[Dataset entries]

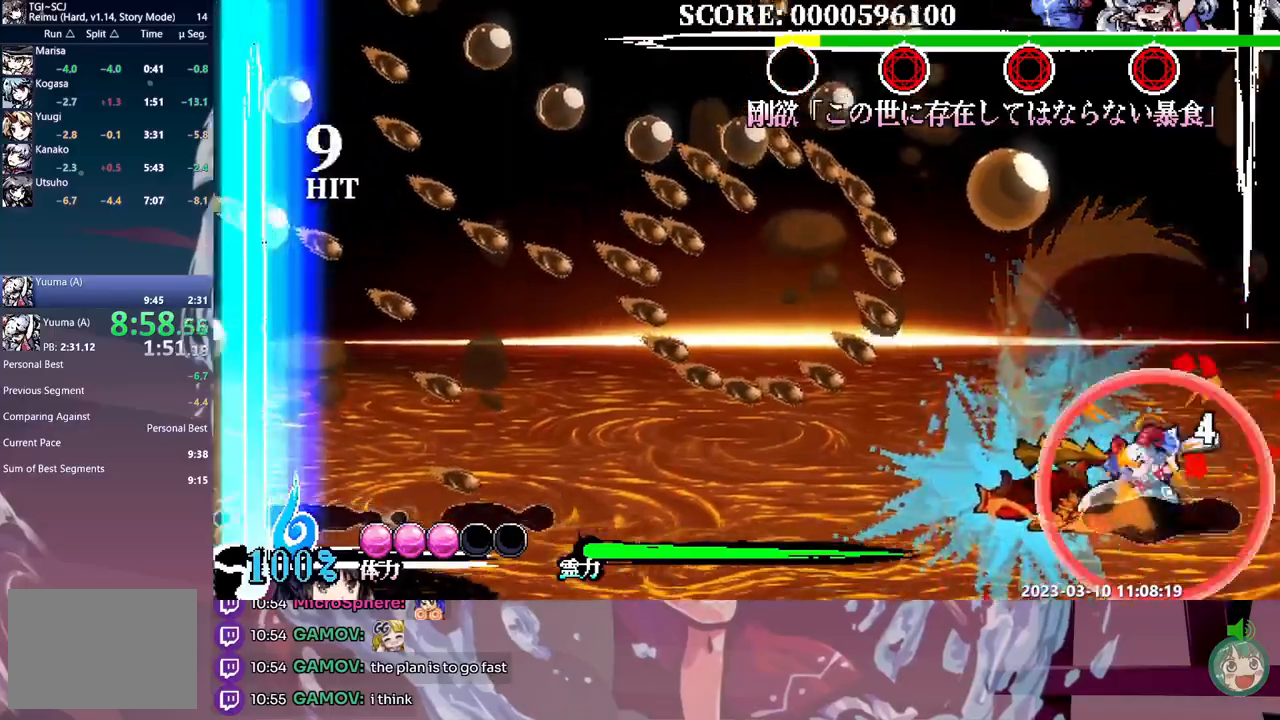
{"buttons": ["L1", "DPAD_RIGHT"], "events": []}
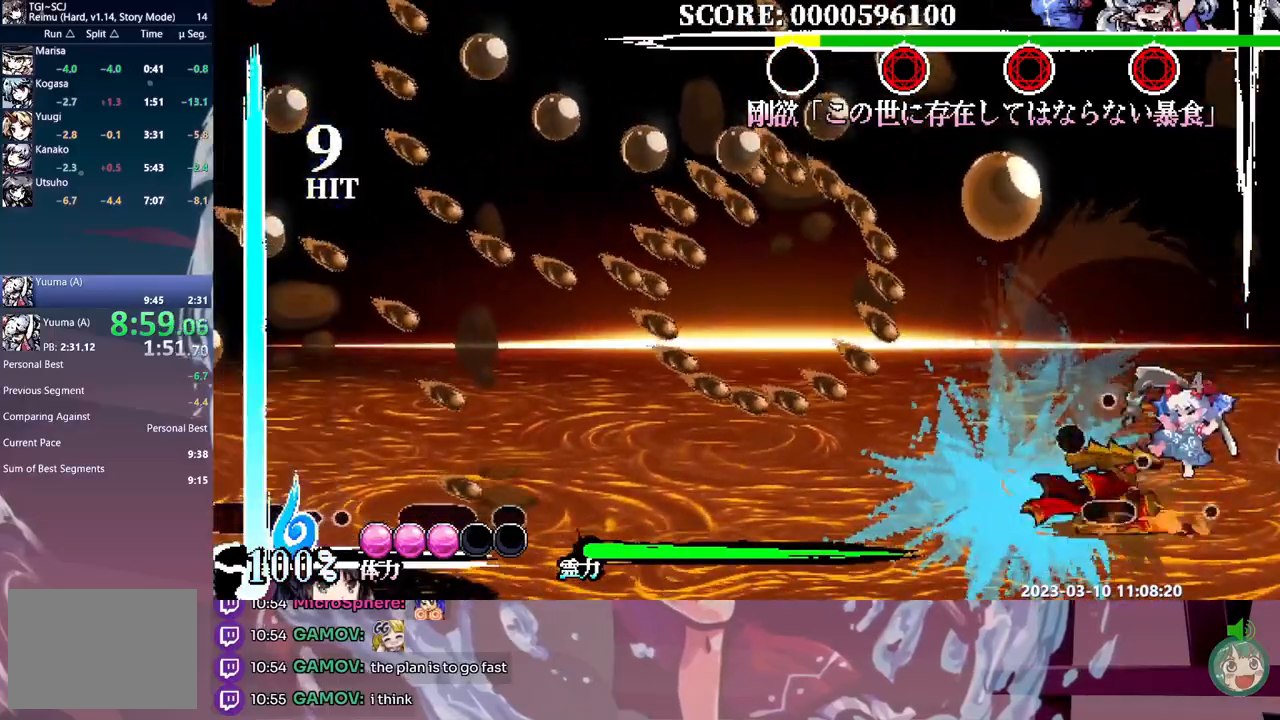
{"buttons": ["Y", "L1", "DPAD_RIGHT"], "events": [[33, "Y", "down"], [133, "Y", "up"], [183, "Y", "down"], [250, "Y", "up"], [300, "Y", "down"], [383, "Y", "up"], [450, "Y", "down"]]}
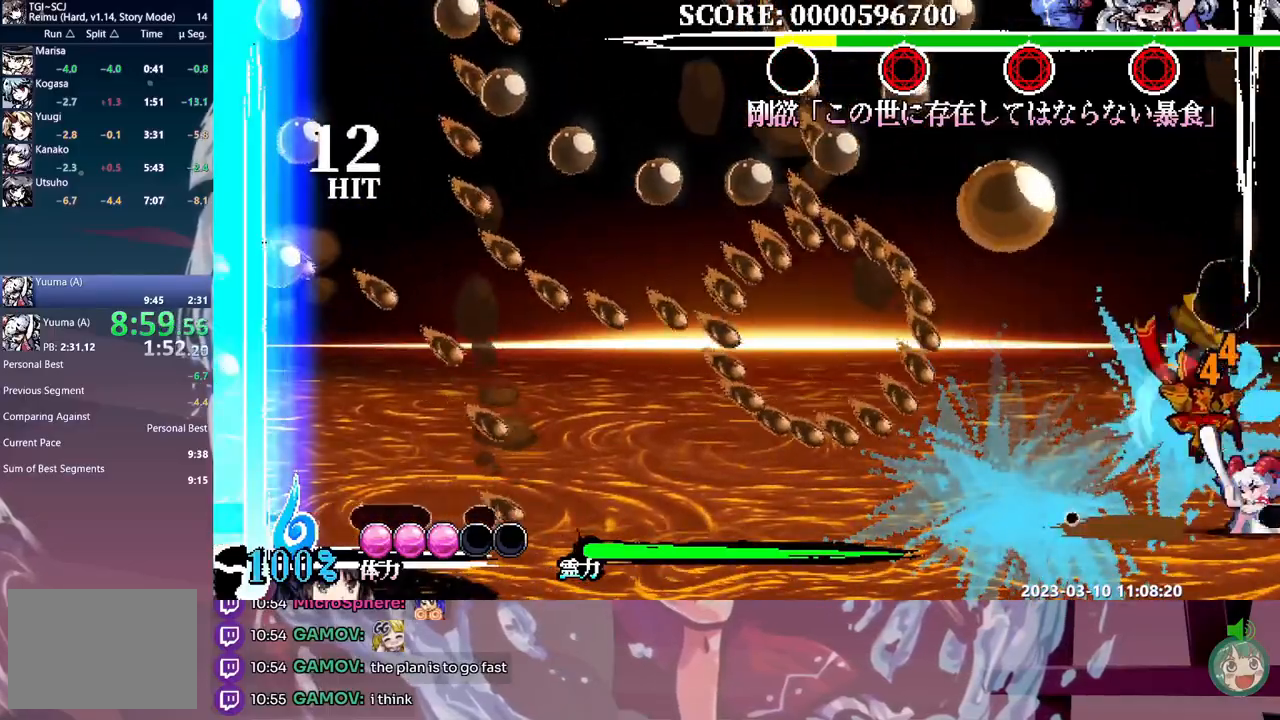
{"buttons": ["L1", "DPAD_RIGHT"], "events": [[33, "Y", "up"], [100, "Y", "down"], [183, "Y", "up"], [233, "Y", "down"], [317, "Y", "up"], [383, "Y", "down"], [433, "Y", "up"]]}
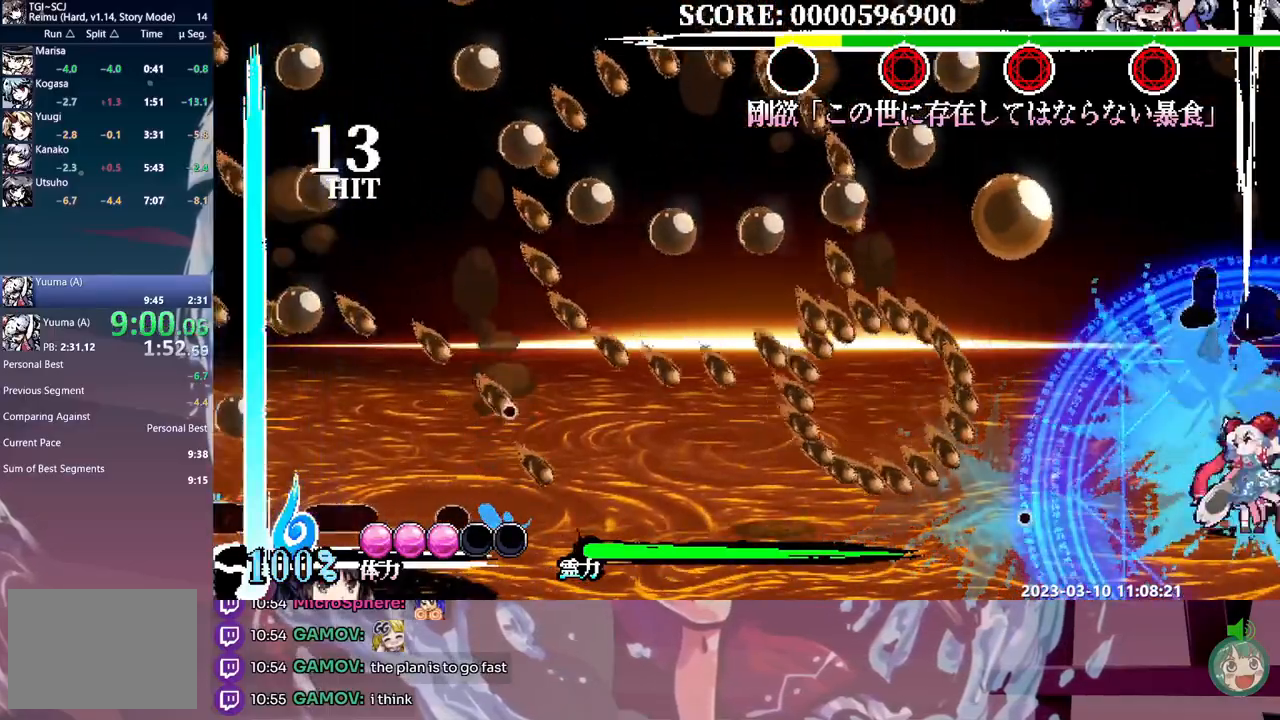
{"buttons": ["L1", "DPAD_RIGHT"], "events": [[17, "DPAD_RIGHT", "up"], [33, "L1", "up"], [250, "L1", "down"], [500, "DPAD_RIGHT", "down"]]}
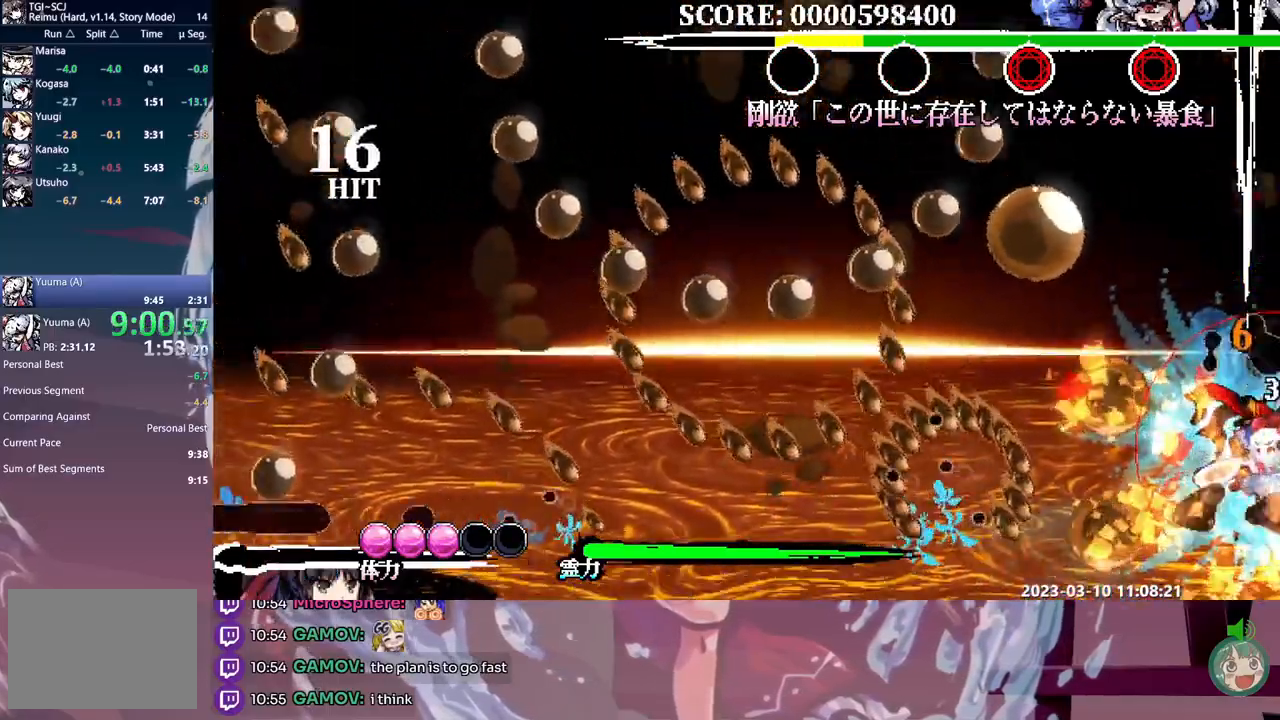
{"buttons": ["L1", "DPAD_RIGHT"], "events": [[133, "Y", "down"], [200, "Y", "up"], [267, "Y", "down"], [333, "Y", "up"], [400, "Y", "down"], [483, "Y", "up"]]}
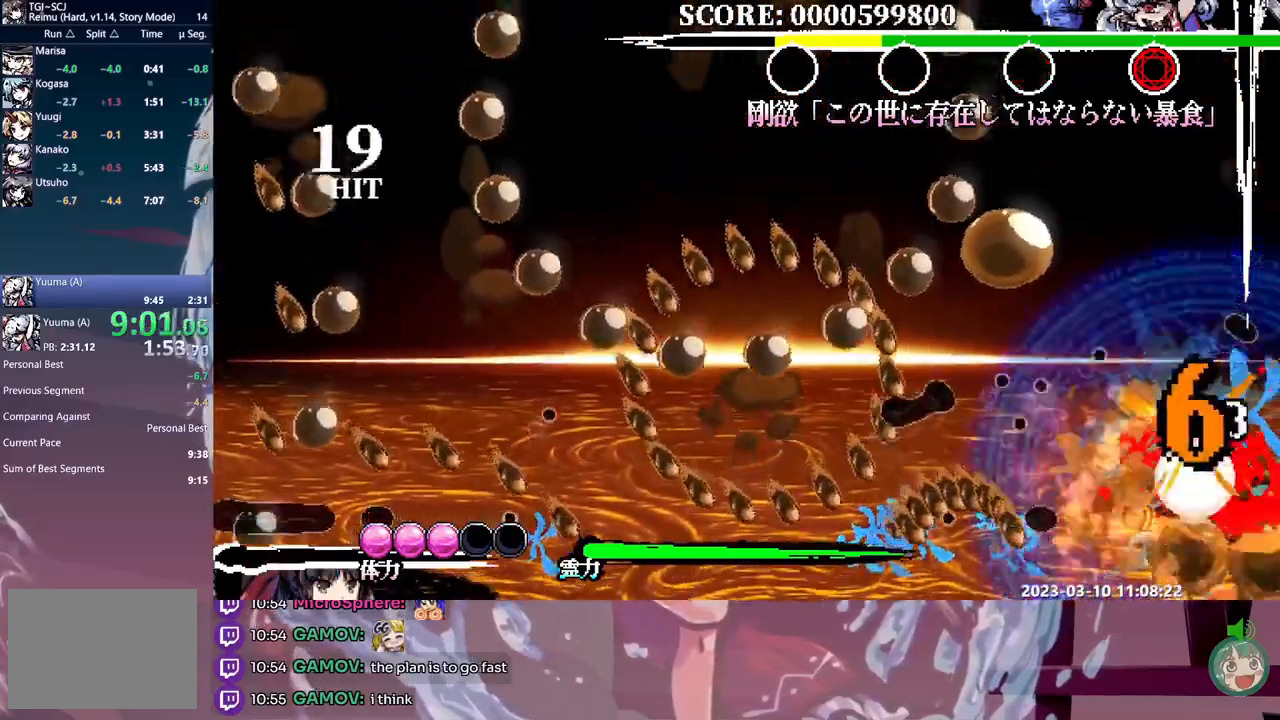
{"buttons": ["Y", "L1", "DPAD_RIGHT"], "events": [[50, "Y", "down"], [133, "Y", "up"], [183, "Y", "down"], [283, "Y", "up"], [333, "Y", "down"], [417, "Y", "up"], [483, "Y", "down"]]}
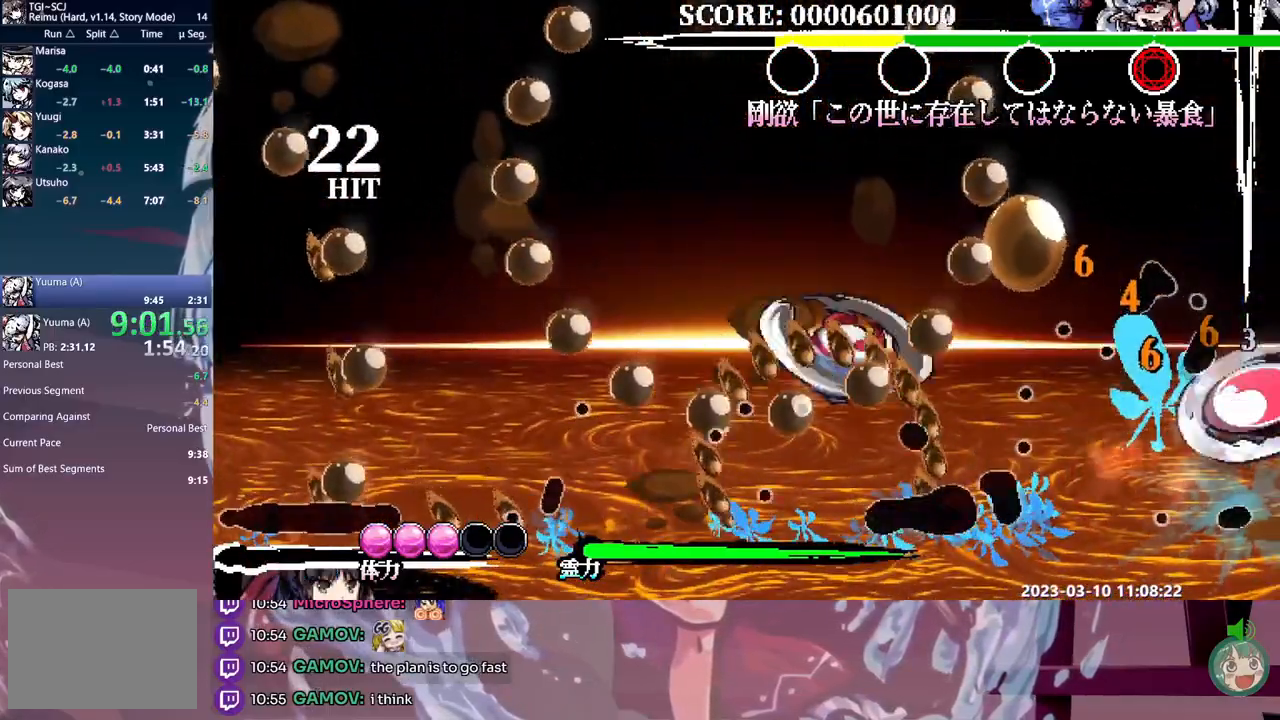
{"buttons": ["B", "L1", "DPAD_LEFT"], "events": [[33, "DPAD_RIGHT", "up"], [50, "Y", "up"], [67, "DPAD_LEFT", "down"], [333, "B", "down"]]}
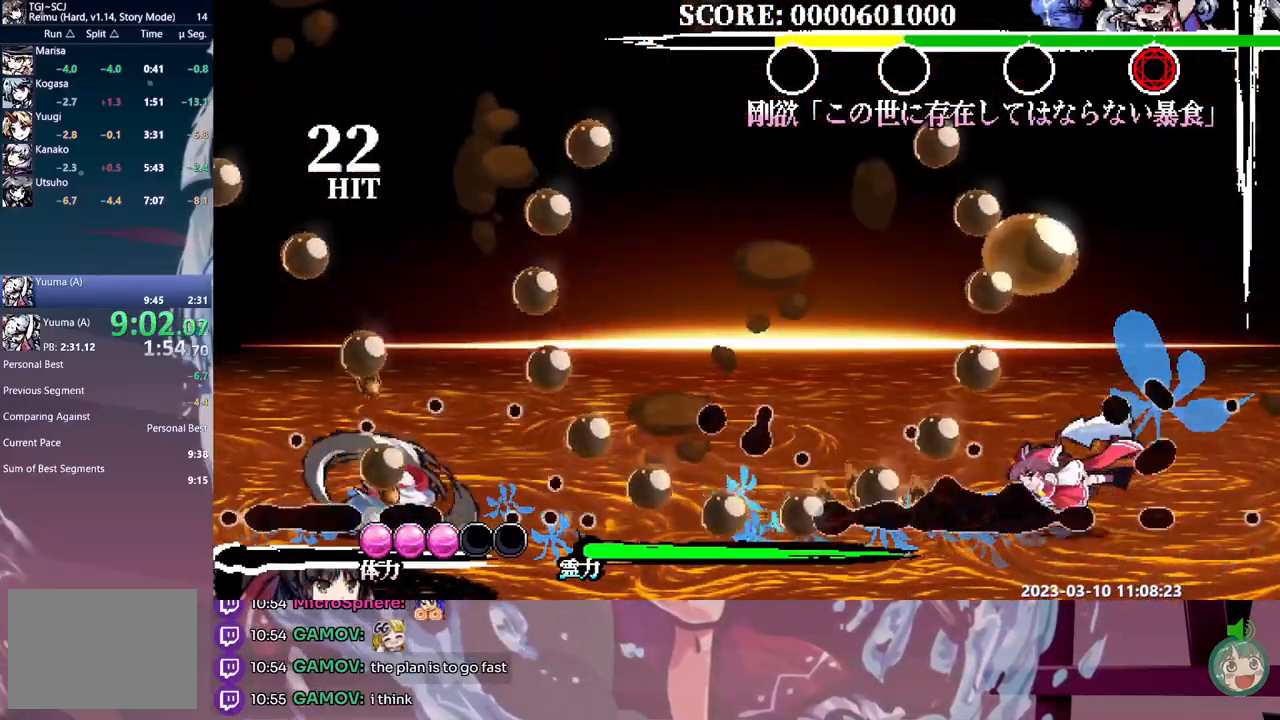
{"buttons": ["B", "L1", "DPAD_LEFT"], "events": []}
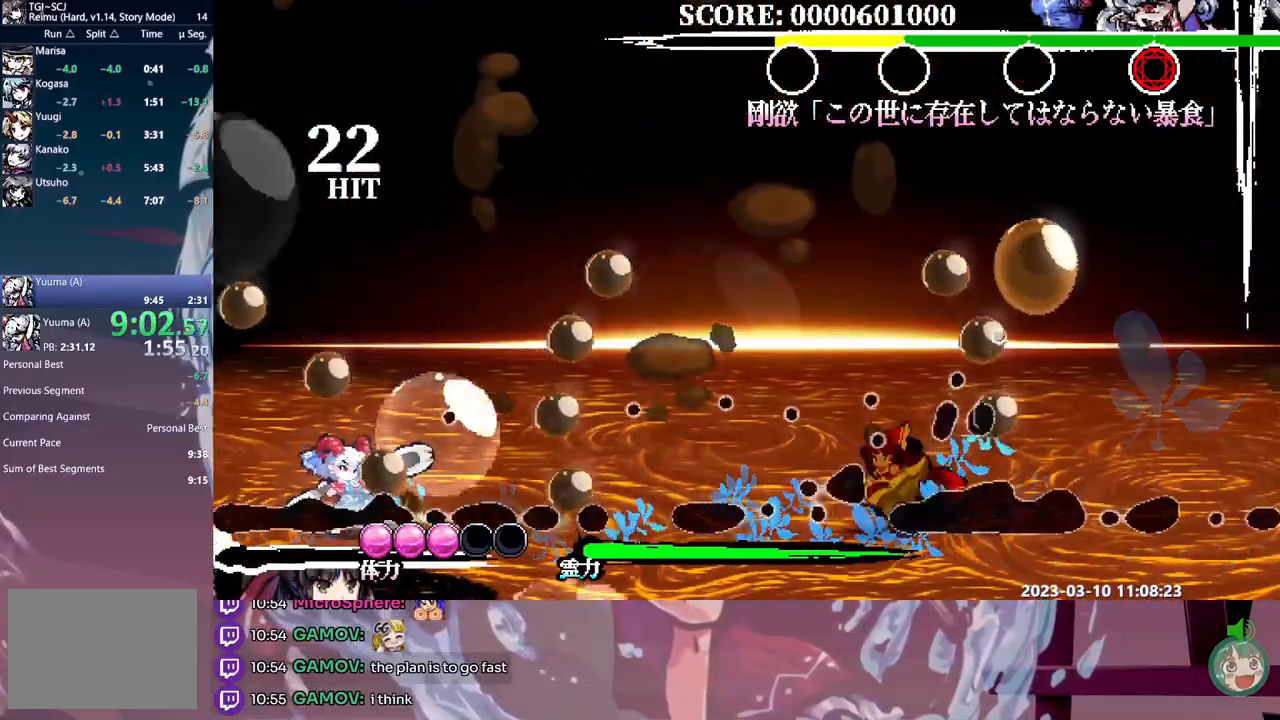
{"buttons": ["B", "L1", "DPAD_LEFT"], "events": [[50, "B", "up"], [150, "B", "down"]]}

*YOUR OBJECTIVE*
Review the entries above and return every line where "down" appears.

*TASK SOLUTION*
{"buttons": ["Y", "L1", "DPAD_RIGHT"], "events": [[33, "Y", "down"], [133, "Y", "up"], [183, "Y", "down"], [250, "Y", "up"], [300, "Y", "down"], [383, "Y", "up"], [450, "Y", "down"]]}
{"buttons": ["L1", "DPAD_RIGHT"], "events": [[33, "Y", "up"], [100, "Y", "down"], [183, "Y", "up"], [233, "Y", "down"], [317, "Y", "up"], [383, "Y", "down"], [433, "Y", "up"]]}
{"buttons": ["L1", "DPAD_RIGHT"], "events": [[17, "DPAD_RIGHT", "up"], [33, "L1", "up"], [250, "L1", "down"], [500, "DPAD_RIGHT", "down"]]}
{"buttons": ["L1", "DPAD_RIGHT"], "events": [[133, "Y", "down"], [200, "Y", "up"], [267, "Y", "down"], [333, "Y", "up"], [400, "Y", "down"], [483, "Y", "up"]]}
{"buttons": ["Y", "L1", "DPAD_RIGHT"], "events": [[50, "Y", "down"], [133, "Y", "up"], [183, "Y", "down"], [283, "Y", "up"], [333, "Y", "down"], [417, "Y", "up"], [483, "Y", "down"]]}
{"buttons": ["B", "L1", "DPAD_LEFT"], "events": [[33, "DPAD_RIGHT", "up"], [50, "Y", "up"], [67, "DPAD_LEFT", "down"], [333, "B", "down"]]}
{"buttons": ["B", "L1", "DPAD_LEFT"], "events": [[50, "B", "up"], [150, "B", "down"]]}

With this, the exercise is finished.